Важность всех описанных событий и обстоятельств становится понятной, если принять во внимание тот факт, что именно они формировали локальную память крестьянских сообществ по всей Империи как на губернском, так и на региональном уровне. Крестьянин села Великое Ярославской губернии Савва Дмитриевич Пурлевский, рассказывая о злодеяниях помещиков над крестьянами, отмечал, что известия разносились по губернии довольно быстро, более того, крестьяне знали мучителей поименно. Помещики иногда появлялись на местных крупных ярмарках, так что их знали и в лицо. Крестьянина–бобыля Ивана Кондратьева, бывшего старовером, объявили в розыск через земский суд как беглеца, хотя всем было известно, что он лишь безобидный «странник» без гроша за душой, чья родная деревня находилась всего лишь в шести километрах от имения помещика Льва Петровича *** (в источнике фамилия скрыта, видимо, в целях конфиденциальности), который, собственно, и подал на крестьянина в розыск. Его мотивом, как утверждает народная память, был следующее:
«Лев Петрович между тем, оборвавшись на дежурствах, допекал своих крестьян по хозяйству. <…> Ну, словом, крестьяне дошли до того, что уж не радели о своём домашнем хозяйстве, "потому что всё равно — Лев Петрович узнает и себе всё возьмёт. Ябедник тоже был он исправный, так что его опасались и посторонние люди».

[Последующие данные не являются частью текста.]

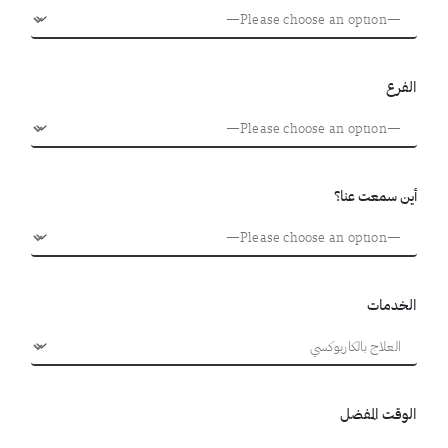
الفرع
أين سمعت عنا؟
الخدمات
الوقت المفضل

Схватили Ивана Кондратьева в молельном доме, был суд. Лев Петрович требовал выплаты размером в 2000 рублей, однако сошлись на 600. История, пересказанная С.Д. Пурлевским стала притчей во языцех в ярославской губернии и за её пределами.
«Или вот ещё вспомнил двух братьев А. и И. Баташевых (семья тульских помещиков, известная С.Д. Пурлевскому своим жестоким отношением к крепостным — К.П), правда, не нашей местности, но слухом земля полнится, о них дошло и до нас». Особое внимание читателя хочу обратить на слово «местность». Как я уже и говорил, локальные идентичности формировались не только за счет местных социально-экономических условий, но и благодаря информационному полю, которое конструировалось «толками», дополнялось свидетельствами очевидцев, и которое в конечном итоге формировало повестку крестьянского «Мира» по всей России.

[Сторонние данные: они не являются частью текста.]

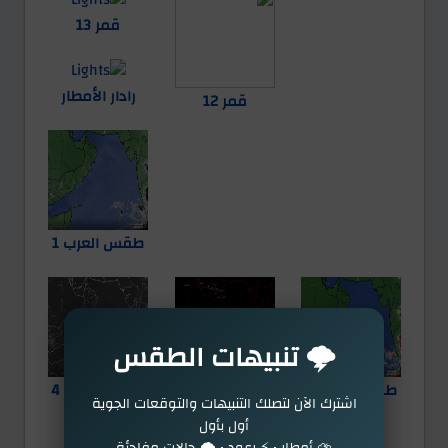
قمر 13
رادار الأمطار
قمر 12
طقس العرب 1
🌩️ تنبيهات الطقس
طقس العرب 2
طقس العرب 3
طقس العرب 4
اشترك الآن لتصلك التنبيهات والتوقعات الجوية
أول بأول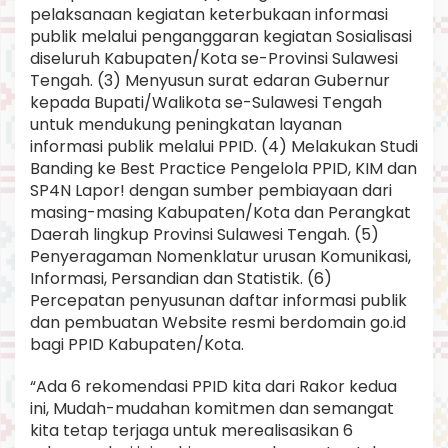
pelaksanaan kegiatan keterbukaan informasi
publik melalui penganggaran kegiatan Sosialisasi
diseluruh Kabupaten/Kota se-Provinsi Sulawesi
Tengah. (3) Menyusun surat edaran Gubernur
kepada Bupati/Walikota se-Sulawesi Tengah
untuk mendukung peningkatan layanan
informasi publik melalui PPID. (4) Melakukan Studi
Banding ke Best Practice Pengelola PPID, KIM dan
SP4N Lapor! dengan sumber pembiayaan dari
masing-masing Kabupaten/Kota dan Perangkat
Daerah lingkup Provinsi Sulawesi Tengah. (5)
Penyeragaman Nomenklatur urusan Komunikasi,
Informasi, Persandian dan Statistik. (6)
Percepatan penyusunan daftar informasi publik
dan pembuatan Website resmi berdomain go.id
bagi PPID Kabupaten/Kota.
“Ada 6 rekomendasi PPID kita dari Rakor kedua
ini, Mudah-mudahan komitmen dan semangat
kita tetap terjaga untuk merealisasikan 6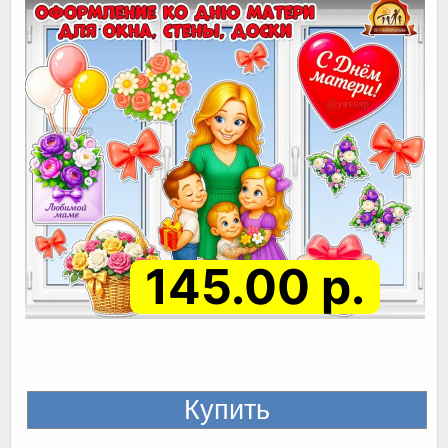
145.00 р.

Память крестьян об этих событиях, их отношение к ним и то, как описанное повлияло на их мировоззрение, которое впоследствии изменило Россию и весь ХХ век — всё это нам неизвестно. Анализ имеющихся в нашем распоряжении источников, который позволит создать «крестьянский нарратив» из рассказов, мнений и воспоминаний самих крестьян о том, что они сами пережили и чему были свидетелями — задача первостепенной важности для отечественной русистики и русского общества в целом, особенно в преддверии 160–летия со дня отмены рабства в России. Без этого знания наши представления о собственной стране являются искаженными и во многом ложными.